## Text segment:
◆ ◆ ◆ ◆ ◆ ◆ ◆

The fellowship that Christ’s church enjoys here on earth is fellowship with the Holy Trinity.  The doctrine of the Trinity is a mystery.  This does not mean that we cannot confess the true Trinitarian faith.  We do so in the words of the Athanasian Creed.  Rather, it means that we may not subject this mystery to the canons of human reasonableness.  Efforts to do so will inevitably lead us into serious error.  In the Creed we confess: “And the true catholic faith is this, that we worship one God in Trinity and Trinity in Unity, neither confusing the Persons nor dividing the substance.”  An example of confusing the Persons is the heresy of Modalism.  Modalism teaches that there are not three distinct persons in the Godhead, but rather one person who manifests himself in three distinct ways or modes.  Modern Modalism can be found in certain Pentecostal sects as well as in a book published in 2001 by a Missouri Synod clergyman who, after failing to make the Missouri Synod functional, has now set his sights a bit higher and has tried to make God a bit more functional by suggesting that the Holy Trinity should be understood as three ways that God has revealed Himself or three manners of being or three levels of reality or three forms of address or, well, you get the idea.  However, a person of the Holy Trinity is not a manner, or a level, or a form of anything.  He is a person.  We must not confuse the persons. 

We must not divide the substance.  This is done by teaching that the Persons of the Holy Trinity are separate from each other.  We confess three distinct Persons but they are not separate from each other.  Were they separate from each other there would be three gods.  There are not three gods.  There is only one God.  Interestingly enough, the same man who is now promoting Modalism was promoting Tri-theism a decade earlier.  In those days he was defending the assertion that the Father, the Son, and the Holy Spirit were three separate persons.  Church Growth entrepreneurs tend to have a little difficulty teaching such impractical matters as the mystery of the Holy Trinity.  Maybe some day he’ll stumble upon the true doctrine.  As Tammy Wynette used to sing: “I’ll just keep on falling in love until I get it right.”  One can only hope. 

Confessional Lutherans should think of church fellowship in a Trinitarian way.  It is Jesus who has taught us to think of church fellowship always in connection with the eternal unity of love that has existed between the distinct yet inseparable persons of the Holy Trinity.  We can know this holy mystery only as we look at Jesus lifted up on the cross where He suffers and dies for our sins.  We can know Jesus crucified for us only by means of the purely preached gospel and the rightly administered sacraments that He has instituted for His Church on earth.  This is also how we can know and recognize the fellowship the Church enjoys with God and within herself.

◆ ◆ ◆ ◆ ◆ ◆ ◆

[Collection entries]
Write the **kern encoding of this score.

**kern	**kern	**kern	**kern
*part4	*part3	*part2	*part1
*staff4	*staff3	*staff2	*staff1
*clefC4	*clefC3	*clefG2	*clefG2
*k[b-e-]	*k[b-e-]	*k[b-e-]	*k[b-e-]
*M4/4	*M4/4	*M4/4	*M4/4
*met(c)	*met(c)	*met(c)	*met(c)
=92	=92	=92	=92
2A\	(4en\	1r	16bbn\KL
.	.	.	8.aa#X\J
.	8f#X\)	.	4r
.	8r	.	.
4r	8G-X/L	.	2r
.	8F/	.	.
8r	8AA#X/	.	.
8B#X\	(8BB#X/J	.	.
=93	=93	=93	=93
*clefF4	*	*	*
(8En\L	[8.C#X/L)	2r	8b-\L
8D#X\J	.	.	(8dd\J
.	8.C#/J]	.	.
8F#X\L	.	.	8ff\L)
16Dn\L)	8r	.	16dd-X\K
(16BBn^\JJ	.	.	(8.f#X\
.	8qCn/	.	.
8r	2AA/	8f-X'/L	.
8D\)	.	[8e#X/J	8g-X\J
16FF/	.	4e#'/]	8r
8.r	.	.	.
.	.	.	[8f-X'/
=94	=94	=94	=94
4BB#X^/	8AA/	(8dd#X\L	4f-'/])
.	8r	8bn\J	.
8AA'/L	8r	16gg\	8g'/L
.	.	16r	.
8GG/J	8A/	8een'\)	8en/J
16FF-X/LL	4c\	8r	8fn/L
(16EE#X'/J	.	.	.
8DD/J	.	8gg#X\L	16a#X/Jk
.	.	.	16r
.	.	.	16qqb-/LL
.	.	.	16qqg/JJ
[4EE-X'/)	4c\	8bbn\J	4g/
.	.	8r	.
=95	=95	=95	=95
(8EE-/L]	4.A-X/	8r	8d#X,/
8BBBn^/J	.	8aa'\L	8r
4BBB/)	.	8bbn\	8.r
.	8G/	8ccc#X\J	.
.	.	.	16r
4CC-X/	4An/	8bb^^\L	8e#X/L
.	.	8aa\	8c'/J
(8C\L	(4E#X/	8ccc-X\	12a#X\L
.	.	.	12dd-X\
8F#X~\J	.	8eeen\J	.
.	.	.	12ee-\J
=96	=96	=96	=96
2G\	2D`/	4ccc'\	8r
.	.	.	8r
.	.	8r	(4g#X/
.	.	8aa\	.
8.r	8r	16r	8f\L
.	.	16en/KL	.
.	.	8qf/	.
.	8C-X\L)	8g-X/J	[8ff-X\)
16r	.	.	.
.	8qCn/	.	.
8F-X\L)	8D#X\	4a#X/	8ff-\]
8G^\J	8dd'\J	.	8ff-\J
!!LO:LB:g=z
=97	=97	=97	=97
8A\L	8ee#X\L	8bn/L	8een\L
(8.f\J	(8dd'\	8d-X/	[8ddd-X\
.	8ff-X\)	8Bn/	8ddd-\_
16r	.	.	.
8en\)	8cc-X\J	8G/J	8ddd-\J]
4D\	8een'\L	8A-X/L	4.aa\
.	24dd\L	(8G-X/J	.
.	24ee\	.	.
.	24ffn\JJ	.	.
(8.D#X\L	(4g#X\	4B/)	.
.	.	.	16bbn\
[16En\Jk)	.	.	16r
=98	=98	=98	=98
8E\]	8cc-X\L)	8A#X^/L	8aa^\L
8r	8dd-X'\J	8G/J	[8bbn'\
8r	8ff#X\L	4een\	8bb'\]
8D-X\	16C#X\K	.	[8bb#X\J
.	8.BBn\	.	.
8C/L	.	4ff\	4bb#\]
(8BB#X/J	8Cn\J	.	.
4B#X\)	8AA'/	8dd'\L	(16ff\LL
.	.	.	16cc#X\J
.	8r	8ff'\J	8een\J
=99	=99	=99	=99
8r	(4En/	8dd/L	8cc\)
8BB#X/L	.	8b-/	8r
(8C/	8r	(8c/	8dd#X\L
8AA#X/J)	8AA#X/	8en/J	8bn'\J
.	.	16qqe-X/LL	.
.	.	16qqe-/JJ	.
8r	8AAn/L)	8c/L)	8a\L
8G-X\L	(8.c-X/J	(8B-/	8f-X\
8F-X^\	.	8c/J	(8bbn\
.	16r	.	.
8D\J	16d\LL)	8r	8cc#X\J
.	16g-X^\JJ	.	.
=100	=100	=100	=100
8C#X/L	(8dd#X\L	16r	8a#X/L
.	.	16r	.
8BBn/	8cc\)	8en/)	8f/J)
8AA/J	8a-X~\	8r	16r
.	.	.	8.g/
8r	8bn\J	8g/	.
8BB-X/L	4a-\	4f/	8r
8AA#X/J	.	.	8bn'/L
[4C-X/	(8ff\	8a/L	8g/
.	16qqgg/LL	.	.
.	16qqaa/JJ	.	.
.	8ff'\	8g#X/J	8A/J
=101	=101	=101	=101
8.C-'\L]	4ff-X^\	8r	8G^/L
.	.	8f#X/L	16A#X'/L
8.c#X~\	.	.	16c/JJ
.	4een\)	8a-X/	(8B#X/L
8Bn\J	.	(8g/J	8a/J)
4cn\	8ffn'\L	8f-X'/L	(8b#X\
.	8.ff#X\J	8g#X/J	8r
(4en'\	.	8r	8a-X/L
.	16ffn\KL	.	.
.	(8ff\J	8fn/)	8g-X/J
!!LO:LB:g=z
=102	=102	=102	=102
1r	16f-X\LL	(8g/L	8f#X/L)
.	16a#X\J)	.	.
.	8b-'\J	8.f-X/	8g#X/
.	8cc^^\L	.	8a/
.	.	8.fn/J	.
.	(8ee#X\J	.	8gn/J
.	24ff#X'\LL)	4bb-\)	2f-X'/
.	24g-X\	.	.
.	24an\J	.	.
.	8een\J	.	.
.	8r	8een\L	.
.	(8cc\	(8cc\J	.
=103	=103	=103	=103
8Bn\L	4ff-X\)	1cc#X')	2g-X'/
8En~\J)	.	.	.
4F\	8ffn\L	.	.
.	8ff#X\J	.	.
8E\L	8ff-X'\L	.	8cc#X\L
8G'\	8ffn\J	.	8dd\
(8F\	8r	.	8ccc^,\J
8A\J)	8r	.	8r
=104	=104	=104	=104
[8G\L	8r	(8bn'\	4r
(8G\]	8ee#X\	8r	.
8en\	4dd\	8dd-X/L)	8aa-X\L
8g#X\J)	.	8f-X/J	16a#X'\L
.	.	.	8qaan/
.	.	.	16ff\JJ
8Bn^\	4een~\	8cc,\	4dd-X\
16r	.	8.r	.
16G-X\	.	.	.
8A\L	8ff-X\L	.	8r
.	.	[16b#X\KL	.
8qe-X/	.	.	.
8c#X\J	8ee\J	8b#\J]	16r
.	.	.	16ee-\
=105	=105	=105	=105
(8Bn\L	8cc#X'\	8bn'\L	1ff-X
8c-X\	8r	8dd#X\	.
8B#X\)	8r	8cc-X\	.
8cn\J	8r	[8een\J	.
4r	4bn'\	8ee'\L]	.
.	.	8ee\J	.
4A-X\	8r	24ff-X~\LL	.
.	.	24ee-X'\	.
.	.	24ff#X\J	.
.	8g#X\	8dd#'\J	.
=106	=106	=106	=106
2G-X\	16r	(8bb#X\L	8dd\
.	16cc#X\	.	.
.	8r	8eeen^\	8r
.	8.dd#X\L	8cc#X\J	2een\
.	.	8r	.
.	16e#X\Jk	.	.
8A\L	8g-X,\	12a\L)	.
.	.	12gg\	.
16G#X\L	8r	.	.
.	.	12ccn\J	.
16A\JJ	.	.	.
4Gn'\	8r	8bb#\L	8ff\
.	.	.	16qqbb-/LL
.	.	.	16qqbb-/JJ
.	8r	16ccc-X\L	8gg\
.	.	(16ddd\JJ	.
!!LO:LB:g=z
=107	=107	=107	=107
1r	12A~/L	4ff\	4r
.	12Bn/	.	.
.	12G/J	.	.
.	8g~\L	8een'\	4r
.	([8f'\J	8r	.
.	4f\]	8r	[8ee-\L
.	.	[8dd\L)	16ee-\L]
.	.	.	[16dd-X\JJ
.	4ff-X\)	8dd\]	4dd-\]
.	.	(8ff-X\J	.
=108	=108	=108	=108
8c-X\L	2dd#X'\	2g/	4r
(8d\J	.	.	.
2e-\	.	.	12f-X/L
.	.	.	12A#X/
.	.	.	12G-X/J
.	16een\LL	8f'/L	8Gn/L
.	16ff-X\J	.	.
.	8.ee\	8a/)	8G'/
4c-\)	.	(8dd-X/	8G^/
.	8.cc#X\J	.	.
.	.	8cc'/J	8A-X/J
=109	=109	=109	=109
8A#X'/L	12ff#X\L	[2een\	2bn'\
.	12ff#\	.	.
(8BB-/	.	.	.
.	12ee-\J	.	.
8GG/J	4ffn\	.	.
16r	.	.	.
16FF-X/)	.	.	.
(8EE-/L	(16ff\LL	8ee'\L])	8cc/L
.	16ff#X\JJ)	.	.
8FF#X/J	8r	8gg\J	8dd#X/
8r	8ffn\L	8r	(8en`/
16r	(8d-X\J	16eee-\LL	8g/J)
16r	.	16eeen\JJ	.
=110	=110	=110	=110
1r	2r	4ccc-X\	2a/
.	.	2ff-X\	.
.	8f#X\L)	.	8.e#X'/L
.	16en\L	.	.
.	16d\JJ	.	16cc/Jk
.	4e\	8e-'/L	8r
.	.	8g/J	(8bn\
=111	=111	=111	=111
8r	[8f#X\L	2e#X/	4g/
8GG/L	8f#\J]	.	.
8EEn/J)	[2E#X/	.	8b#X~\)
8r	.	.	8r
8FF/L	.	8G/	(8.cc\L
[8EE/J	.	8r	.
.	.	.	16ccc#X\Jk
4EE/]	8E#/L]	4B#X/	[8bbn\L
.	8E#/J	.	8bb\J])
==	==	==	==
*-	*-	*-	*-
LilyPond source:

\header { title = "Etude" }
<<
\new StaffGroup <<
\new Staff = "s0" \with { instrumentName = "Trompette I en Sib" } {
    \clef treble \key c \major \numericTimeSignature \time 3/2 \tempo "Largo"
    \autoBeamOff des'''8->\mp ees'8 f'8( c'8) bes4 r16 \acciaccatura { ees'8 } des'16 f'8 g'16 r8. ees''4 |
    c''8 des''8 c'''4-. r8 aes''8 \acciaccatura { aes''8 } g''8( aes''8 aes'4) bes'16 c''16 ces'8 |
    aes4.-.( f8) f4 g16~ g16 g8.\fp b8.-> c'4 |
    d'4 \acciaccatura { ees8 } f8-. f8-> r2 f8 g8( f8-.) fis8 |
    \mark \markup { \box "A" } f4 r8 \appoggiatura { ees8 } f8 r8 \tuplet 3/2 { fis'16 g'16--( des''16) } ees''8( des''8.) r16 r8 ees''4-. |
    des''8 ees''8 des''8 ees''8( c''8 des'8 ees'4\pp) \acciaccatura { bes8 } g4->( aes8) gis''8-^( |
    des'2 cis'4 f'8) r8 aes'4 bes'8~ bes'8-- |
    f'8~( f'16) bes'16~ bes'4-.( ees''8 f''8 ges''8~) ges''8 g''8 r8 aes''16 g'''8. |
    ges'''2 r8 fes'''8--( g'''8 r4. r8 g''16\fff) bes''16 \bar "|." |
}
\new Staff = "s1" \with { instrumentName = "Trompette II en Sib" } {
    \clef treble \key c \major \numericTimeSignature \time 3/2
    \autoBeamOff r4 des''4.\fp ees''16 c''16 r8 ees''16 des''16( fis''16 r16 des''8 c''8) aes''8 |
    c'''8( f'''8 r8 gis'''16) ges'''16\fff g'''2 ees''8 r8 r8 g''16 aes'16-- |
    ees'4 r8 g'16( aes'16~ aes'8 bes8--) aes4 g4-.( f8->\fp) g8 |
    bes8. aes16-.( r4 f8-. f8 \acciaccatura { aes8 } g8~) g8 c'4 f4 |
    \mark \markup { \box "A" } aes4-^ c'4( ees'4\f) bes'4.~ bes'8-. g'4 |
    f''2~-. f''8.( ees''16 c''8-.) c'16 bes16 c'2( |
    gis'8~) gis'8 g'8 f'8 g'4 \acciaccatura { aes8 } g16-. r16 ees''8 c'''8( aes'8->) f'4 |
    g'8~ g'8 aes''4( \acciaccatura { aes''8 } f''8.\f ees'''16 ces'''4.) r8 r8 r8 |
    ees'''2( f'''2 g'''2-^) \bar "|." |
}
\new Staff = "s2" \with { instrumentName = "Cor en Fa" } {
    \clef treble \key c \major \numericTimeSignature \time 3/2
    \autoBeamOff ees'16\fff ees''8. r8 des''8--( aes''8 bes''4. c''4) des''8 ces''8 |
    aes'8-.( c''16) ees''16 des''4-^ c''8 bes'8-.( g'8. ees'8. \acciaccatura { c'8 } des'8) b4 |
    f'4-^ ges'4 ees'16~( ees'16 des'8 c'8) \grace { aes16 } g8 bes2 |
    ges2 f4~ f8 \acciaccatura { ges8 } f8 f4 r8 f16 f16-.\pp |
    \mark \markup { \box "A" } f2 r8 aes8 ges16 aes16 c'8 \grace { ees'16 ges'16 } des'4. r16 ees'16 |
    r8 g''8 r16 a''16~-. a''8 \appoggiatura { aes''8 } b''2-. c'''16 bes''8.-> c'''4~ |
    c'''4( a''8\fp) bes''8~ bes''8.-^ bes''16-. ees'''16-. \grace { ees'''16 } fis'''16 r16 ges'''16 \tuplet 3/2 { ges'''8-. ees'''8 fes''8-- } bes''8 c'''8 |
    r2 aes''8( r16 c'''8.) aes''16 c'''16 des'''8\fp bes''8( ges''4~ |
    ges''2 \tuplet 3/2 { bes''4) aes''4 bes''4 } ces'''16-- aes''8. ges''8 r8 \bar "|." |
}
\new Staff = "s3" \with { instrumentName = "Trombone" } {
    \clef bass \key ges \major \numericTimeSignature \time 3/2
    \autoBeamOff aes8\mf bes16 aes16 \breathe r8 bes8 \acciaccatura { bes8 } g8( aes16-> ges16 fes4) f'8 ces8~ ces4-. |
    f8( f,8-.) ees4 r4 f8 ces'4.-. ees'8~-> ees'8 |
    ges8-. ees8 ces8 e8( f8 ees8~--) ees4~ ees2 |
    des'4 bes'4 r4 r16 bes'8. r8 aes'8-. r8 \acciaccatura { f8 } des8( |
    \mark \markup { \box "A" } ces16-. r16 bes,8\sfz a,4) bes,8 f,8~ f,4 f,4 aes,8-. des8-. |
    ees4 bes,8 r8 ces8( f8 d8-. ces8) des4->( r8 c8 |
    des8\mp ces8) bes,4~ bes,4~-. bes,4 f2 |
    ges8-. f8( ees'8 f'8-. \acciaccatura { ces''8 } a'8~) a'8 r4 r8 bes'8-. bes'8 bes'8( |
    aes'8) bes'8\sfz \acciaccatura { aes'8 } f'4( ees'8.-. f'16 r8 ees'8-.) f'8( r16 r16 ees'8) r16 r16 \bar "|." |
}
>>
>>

◆ ◆ ◆ ◆ ◆ ◆ ◆

## To be done:
[1] Pull out every line of the entries that contains the string "with".
[2] Please resume the text on the Trinity and church fellowship from its last sentence.

## Answers to each task:
[1]
\new Staff = "s0" \with { instrumentName = "Trompette I en Sib" } {
\new Staff = "s1" \with { instrumentName = "Trompette II en Sib" } {
\new Staff = "s2" \with { instrumentName = "Cor en Fa" } {
\new Staff = "s3" \with { instrumentName = "Trombone" } {

[2]
See what is joined together.  The mystery of the Holy Trinity is joined to the vicarious atonement of Jesus.  The atonement is joined to the pure gospel and sacraments of Christ that bring us by faith into fellowship with God.  Different theological terms are used to refer to the pure proclamation of the gospel and the right administration of the sacraments.  We call the pure gospel and sacraments the means of grace because they are the means through which God gives us grace.  The preaching of the gospel and the administration of the sacraments constitute the sole duties of Christ’s ministers and so define the public preaching office.  The means of grace are called the marks of the church because they enable us to recognize where the church, by God’s grace, exists.  These pure marks are also the basis for acknowledging those with whom we enjoy Christian fellowship, that is, church fellowship.  Christian fellowship and church fellowship are the same thing.  We cannot separate Christians from the church any more than we can separate the church from Christians. 
 
 

The Communion of Saints: the Church as She Receives 

We can think of the church as she receives and as she gives.  The church as she receives is the sheep who hear the voice of their Shepherd.  She is the communion of saints in which each individual saint is justified by faith alone.  The church as she receives is the bride of Christ that He has washed in Holy Baptism “that He might present her to Himself a glorious church, not having spot or wrinkle or any such thing, but that she should be holy and without blemish. (Ephesians 5:27)  Jesus, whose blood is joined to the water of Holy Baptism, sees the beauty of this church, but she cannot see it and the world cannot see it.  It remains hidden.  It is invisible.  Who can see the righteousness that avails before God?  Who can see Jesus?  Who can see faith?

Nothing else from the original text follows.